The reasons? Scientists who communicate approximately (sometimes the frustration of non -excellence is compensated – also present among the researchers – looking for contact with the press); Disculgating journalists who disclose aiming for the media resonance of the news rather than the real content; Ignorant audience on the subject, always willing to move in acritic masses.

Very approximate synthesis of studies – distorted diffusion through the media – public with poor specific culture to understand how much disclosed: this is the circuit that removes medicine from public opinion.

When a news is disclosed, it will have its own course in public opinion, released and different from what she undertakes in the scientific field. Since Galileo’s time, science has not dealt with finding truth and if we do it we are not talking about science. Scientific thought, incessantly, formulates hypotheses, implements checks and later confirms the initial hypothesis or not. Don’t discover “truth”. This is ignored by many. It is probably the ignoring this procedure that pushes a part of the population to consider the contradictory and not very reliable medical thought precisely because it “changes opinion”.

For vaccines, something still different has happened. In 1998 an article published in Lancet suggested a connection between vaccinations and autism.
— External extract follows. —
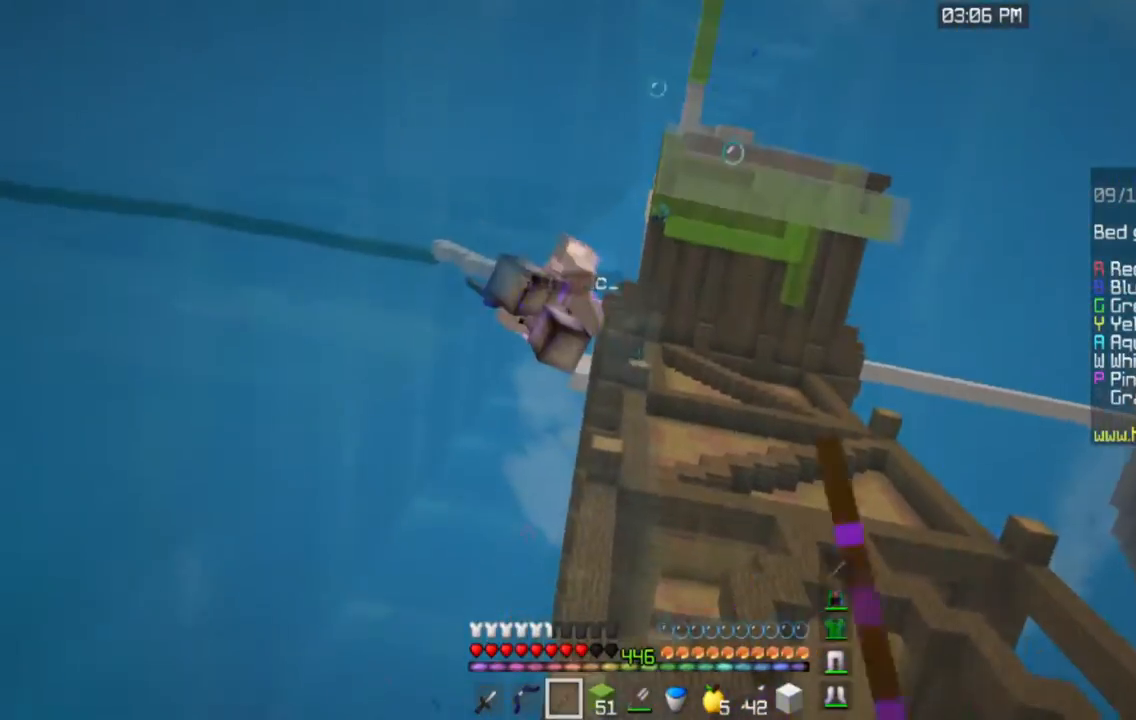
{"keys": ["space"], "mouse": ["left"], "events": []}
The news immediately had a remarkable media resonance.

The article has not only shown itself to be a scientific false, disavowed by all the following studies (the most important published on the British Medical Journal in 2011), but it was also discovered that the author of the false and fraudulent article, such Wakefield, had received money to publish false news with the aim of giving support to judicial cases started by a lawyer against some pharmaceutical companies that produced vaccines. He also discovered that Wakefield had patented vaccines that would have yielded big earnings to him, replacing those he had indicated as the cause of autism. If I am not bad informed, I think he has been withdrawn his degree in medicine following this criminal act.

Despite the total groundlessness of the false thesis, in conjunction with the dissemination of the fraudulent article, there was a reduction in vaccinations in the United States and Great Britain, with an increase in measles cases associated with encephalitis and death. And while scientific thought continued to formulate and remitted hypotheses, public opinion made its course of thought fueled by distrust and search for confirmation to this, supporting the principle of freedom of the individual not to vaccinate and not vaccinated the children and forgetting to place at the top of the ethical principles also that of beneficiary and justice towards third parties.
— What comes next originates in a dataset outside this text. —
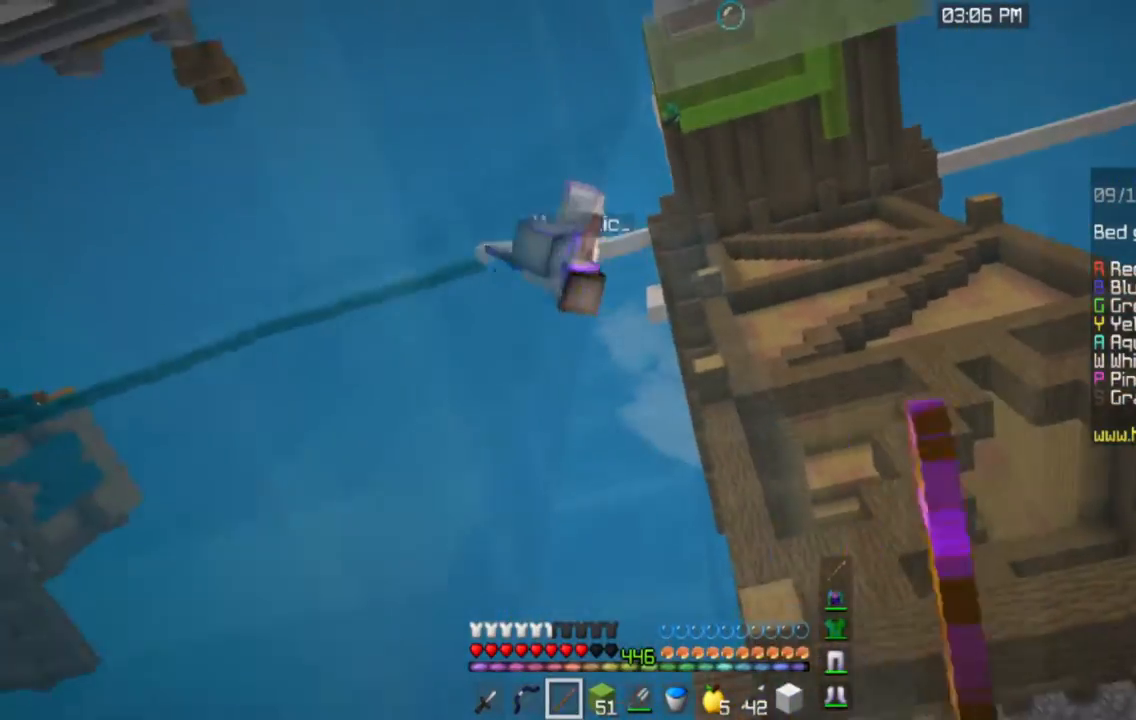
{"keys": ["space"], "mouse": [], "events": [[468, "mouse_left", "up"]]}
And returning to our nurse? Mental diseases exist in nature, neither more nor less than diseases concerning other organs; The feeling of a cultural Middle Ages is widespread. Certainly the two aspects influence each other. They are both expressions of being in the world that we must accept, certainly not to satisfy, with the awareness that nothing is lasting.

Kyle Muller
About the author
Dr. Kyle Muller
Dr. Kyle Mueller is a Research Analyst at the Harris County Juvenile Probation Department in Houston, Texas. He earned his Ph.D. in Criminal Justice from Texas State University in 2019, where his dissertation was supervised by Dr. Scott Bowman. Dr. Mueller's research focuses on juvenile justice policies and evidence-based interventions aimed at reducing recidivism among youth offenders. His work has been instrumental in shaping data-driven strategies within the juvenile justice system, emphasizing rehabilitation and community engagement.